== WORK TASK ==
Copy out every line of text in the data word for word, keeping the original line breaks and order.

****

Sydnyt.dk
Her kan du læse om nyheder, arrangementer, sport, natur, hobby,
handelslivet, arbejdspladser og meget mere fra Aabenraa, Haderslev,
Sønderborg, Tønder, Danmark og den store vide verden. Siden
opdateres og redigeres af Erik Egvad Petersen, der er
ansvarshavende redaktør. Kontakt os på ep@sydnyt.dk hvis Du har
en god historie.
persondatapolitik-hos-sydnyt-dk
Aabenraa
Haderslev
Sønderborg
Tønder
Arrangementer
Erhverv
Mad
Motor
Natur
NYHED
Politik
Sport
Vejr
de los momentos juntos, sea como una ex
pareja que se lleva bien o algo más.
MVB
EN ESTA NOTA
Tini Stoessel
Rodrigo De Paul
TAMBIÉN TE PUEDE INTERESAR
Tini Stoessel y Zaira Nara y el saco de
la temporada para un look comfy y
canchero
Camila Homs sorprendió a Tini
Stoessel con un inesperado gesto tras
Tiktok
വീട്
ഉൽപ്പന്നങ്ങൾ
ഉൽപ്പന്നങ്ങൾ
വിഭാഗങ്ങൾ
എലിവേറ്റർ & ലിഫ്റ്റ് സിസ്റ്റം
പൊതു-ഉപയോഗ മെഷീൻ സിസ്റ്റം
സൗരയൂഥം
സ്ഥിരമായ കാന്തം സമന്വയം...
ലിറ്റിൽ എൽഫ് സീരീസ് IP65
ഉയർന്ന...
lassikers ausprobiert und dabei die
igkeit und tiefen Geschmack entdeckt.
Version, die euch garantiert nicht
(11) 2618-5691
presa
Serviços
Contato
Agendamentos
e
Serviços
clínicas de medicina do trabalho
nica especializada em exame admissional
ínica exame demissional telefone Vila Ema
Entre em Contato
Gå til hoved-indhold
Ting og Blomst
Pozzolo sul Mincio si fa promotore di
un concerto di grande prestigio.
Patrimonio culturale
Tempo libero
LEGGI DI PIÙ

****

== EXERCISE RESPONSE ==
Sydnyt.dk
Her kan du læse om nyheder, arrangementer, sport, natur, hobby,
handelslivet, arbejdspladser og meget mere fra Aabenraa, Haderslev,
Sønderborg, Tønder, Danmark og den store vide verden. Siden
opdateres og redigeres af Erik Egvad Petersen, der er
ansvarshavende redaktør. Kontakt os på ep@sydnyt.dk hvis Du har
en god historie.
persondatapolitik-hos-sydnyt-dk
Aabenraa
Haderslev
Sønderborg
Tønder
Arrangementer
Erhverv
Mad
Motor
Natur
NYHED
Politik
Sport
Vejr
de los momentos juntos, sea como una ex
pareja que se lleva bien o algo más.
MVB
EN ESTA NOTA
Tini Stoessel
Rodrigo De Paul
TAMBIÉN TE PUEDE INTERESAR
Tini Stoessel y Zaira Nara y el saco de
la temporada para un look comfy y
canchero
Camila Homs sorprendió a Tini
Stoessel con un inesperado gesto tras
Tiktok
വീട്
ഉൽപ്പന്നങ്ങൾ
ഉൽപ്പന്നങ്ങൾ
വിഭാഗങ്ങൾ
എലിവേറ്റർ & ലിഫ്റ്റ് സിസ്റ്റം
പൊതു-ഉപയോഗ മെഷീൻ സിസ്റ്റം
സൗരയൂഥം
സ്ഥിരമായ കാന്തം സമന്വയം...
ലിറ്റിൽ എൽഫ് സീരീസ് IP65
ഉയർന്ന...
lassikers ausprobiert und dabei die
igkeit und tiefen Geschmack entdeckt.
Version, die euch garantiert nicht
(11) 2618-5691
presa
Serviços
Contato
Agendamentos
e
Serviços
clínicas de medicina do trabalho
nica especializada em exame admissional
ínica exame demissional telefone Vila Ema
Entre em Contato
Gå til hoved-indhold
Ting og Blomst
Pozzolo sul Mincio si fa promotore di
un concerto di grande prestigio.
Patrimonio culturale
Tempo libero
LEGGI DI PIÙ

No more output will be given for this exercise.